* _Provided information_:
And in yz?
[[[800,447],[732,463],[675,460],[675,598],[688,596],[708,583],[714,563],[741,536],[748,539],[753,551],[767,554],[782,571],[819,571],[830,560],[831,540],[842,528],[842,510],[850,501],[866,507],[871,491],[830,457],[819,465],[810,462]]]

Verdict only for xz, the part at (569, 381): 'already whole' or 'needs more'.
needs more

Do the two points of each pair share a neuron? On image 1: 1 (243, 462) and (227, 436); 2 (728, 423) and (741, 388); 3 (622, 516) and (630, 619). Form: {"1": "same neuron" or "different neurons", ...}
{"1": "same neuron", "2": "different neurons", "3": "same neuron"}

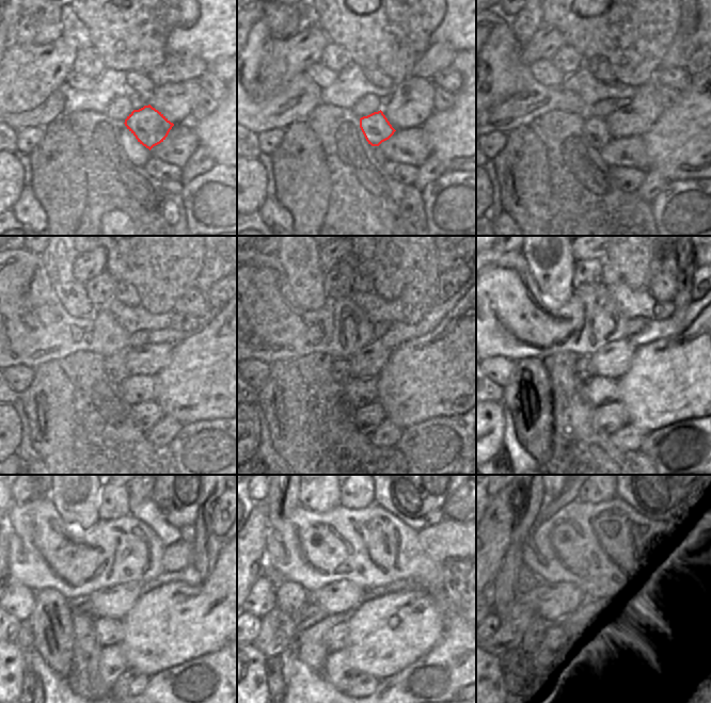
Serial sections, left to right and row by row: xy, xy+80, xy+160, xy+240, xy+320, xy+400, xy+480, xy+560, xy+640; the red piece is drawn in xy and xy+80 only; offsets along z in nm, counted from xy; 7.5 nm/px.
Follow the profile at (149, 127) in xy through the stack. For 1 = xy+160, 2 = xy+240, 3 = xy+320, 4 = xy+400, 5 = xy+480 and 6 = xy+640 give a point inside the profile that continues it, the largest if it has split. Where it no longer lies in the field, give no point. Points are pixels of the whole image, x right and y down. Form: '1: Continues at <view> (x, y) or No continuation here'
1: Continues at xy+160 (596, 130)
2: Continues at xy+240 (114, 366)
3: Continues at xy+320 (342, 370)
4: Continues at xy+400 (584, 369)
5: Continues at xy+480 (84, 607)
6: Continues at xy+640 (509, 634)

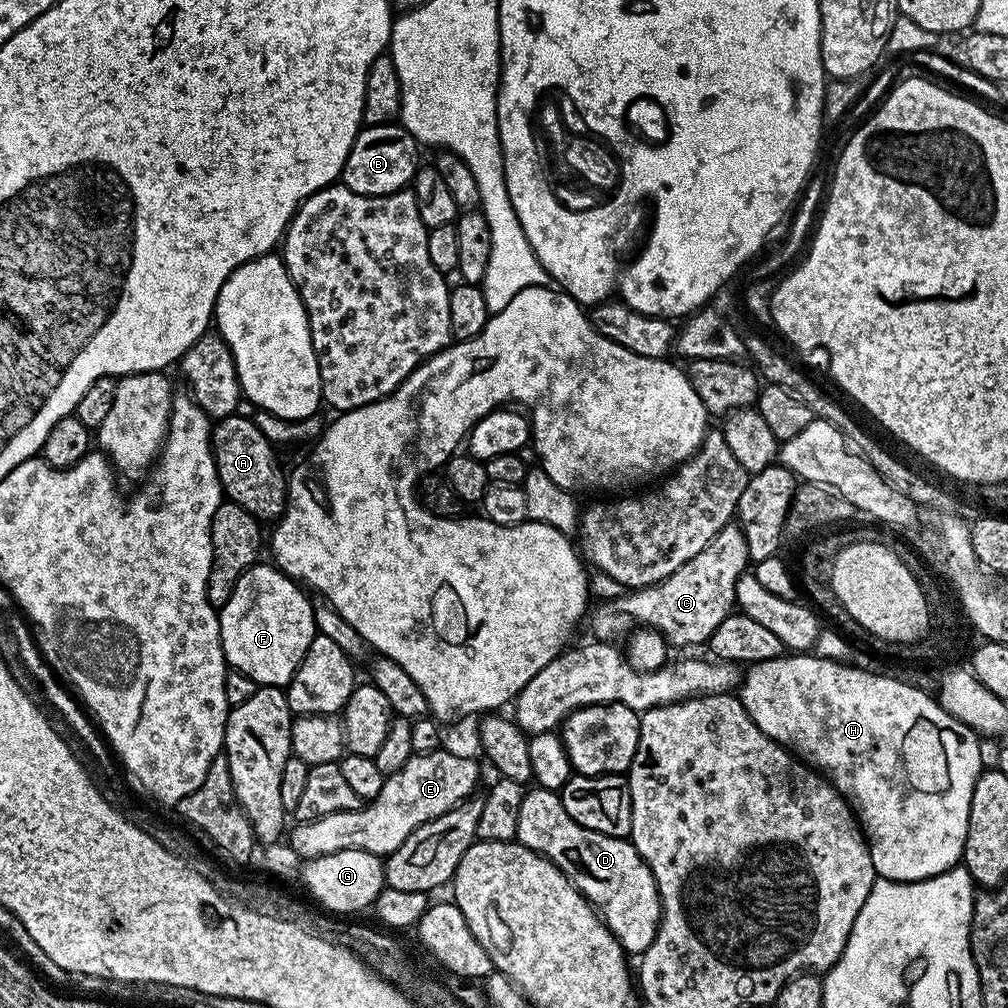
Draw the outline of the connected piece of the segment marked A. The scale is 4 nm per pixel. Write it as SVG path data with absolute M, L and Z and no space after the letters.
M251 415L221 416L212 430L212 451L216 454L216 469L223 495L229 501L246 510L261 522L275 522L284 514L288 481L286 472L280 469L277 449L258 430Z

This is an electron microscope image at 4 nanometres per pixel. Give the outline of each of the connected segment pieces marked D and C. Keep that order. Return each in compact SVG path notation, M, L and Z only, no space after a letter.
M532 786L522 798L516 840L554 862L570 878L588 903L615 934L625 953L642 954L654 942L660 925L660 895L654 874L638 854L631 839L607 836L576 824L562 806L559 795L548 788Z
M730 522L718 530L716 537L701 552L694 554L686 566L678 566L670 578L651 584L649 588L625 591L615 600L600 602L597 608L595 605L590 612L592 632L596 635L593 637L597 641L608 642L616 638L612 636L623 637L629 630L643 626L659 632L672 646L703 645L712 637L714 630L722 626L722 618L731 616L736 608L735 584L749 564L744 532L739 523Z

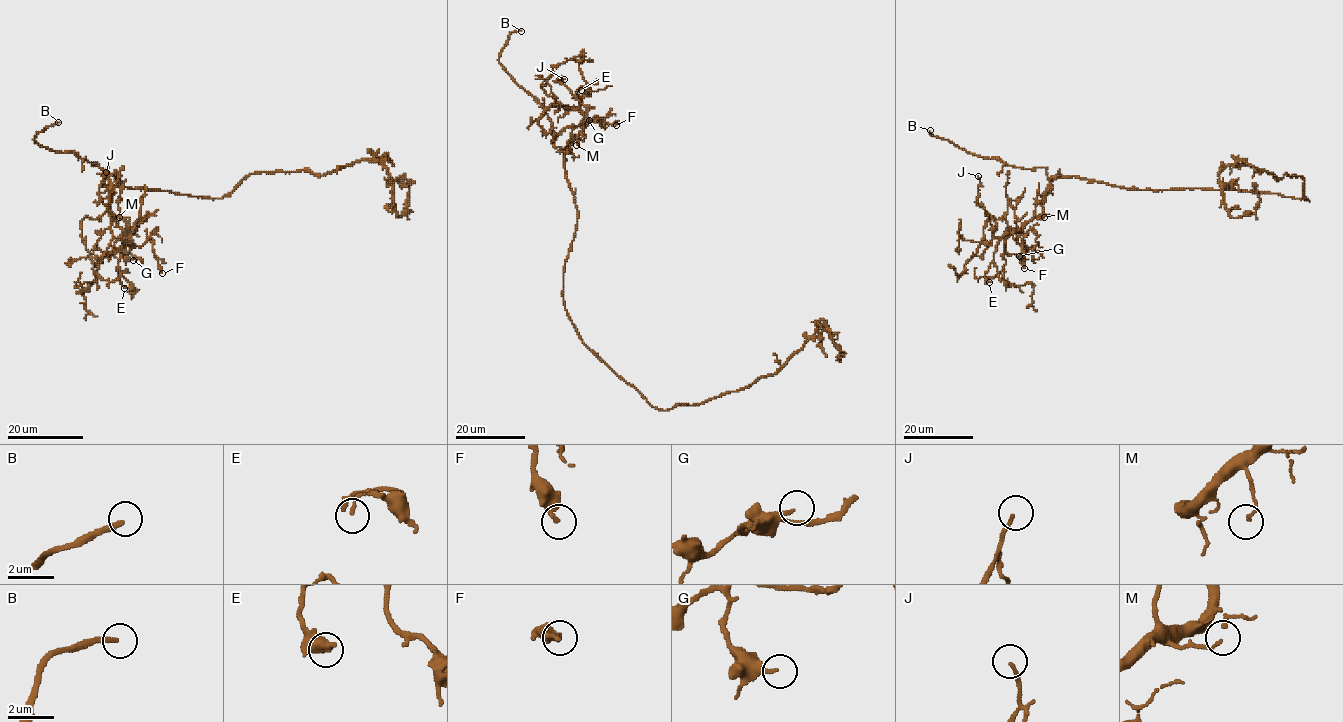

* _What is being asked_:
Pictures are not part of the copy; transcribe the rest of the data verbatim.

* _Solution to this exercise_:
And in yz?
[[[800,447],[732,463],[675,460],[675,598],[688,596],[708,583],[714,563],[741,536],[748,539],[753,551],[767,554],[782,571],[819,571],[830,560],[831,540],[842,528],[842,510],[850,501],[866,507],[871,491],[830,457],[819,465],[810,462]]]

Verdict only for xz, the part at (569, 381): 'already whole' or 'needs more'.
needs more

Do the two points of each pair share a neuron? On image 1: 1 (243, 462) and (227, 436); 2 (728, 423) and (741, 388); 3 (622, 516) and (630, 619). Form: {"1": "same neuron" or "different neurons", ...}
{"1": "same neuron", "2": "different neurons", "3": "same neuron"}

Serial sections, left to right and row by row: xy, xy+80, xy+160, xy+240, xy+320, xy+400, xy+480, xy+560, xy+640; the red piece is drawn in xy and xy+80 only; offsets along z in nm, counted from xy; 7.5 nm/px.
Follow the profile at (149, 127) in xy through the stack. For 1 = xy+160, 2 = xy+240, 3 = xy+320, 4 = xy+400, 5 = xy+480 and 6 = xy+640 give a point inside the profile that continues it, the largest if it has split. Where it no longer lies in the field, give no point. Points are pixels of the whole image, x right and y down. Form: '1: Continues at <view> (x, y) or No continuation here'
1: Continues at xy+160 (596, 130)
2: Continues at xy+240 (114, 366)
3: Continues at xy+320 (342, 370)
4: Continues at xy+400 (584, 369)
5: Continues at xy+480 (84, 607)
6: Continues at xy+640 (509, 634)

Draw the outline of the connected piece of the segment marked A. The scale is 4 nm per pixel. Write it as SVG path data with absolute M, L and Z and no space after the letters.
M251 415L221 416L212 430L212 451L216 454L216 469L223 495L229 501L246 510L261 522L275 522L284 514L288 481L286 472L280 469L277 449L258 430Z

This is an electron microscope image at 4 nanometres per pixel. Give the outline of each of the connected segment pieces marked D and C. Keep that order. Return each in compact SVG path notation, M, L and Z only, no space after a letter.
M532 786L522 798L516 840L554 862L570 878L588 903L615 934L625 953L642 954L654 942L660 925L660 895L654 874L638 854L631 839L607 836L576 824L562 806L559 795L548 788Z
M730 522L718 530L716 537L701 552L694 554L686 566L678 566L670 578L651 584L649 588L625 591L615 600L600 602L597 608L595 605L590 612L592 632L596 635L593 637L597 641L608 642L616 638L612 636L623 637L629 630L643 626L659 632L672 646L703 645L712 637L714 630L722 626L722 618L731 616L736 608L735 584L749 564L744 532L739 523Z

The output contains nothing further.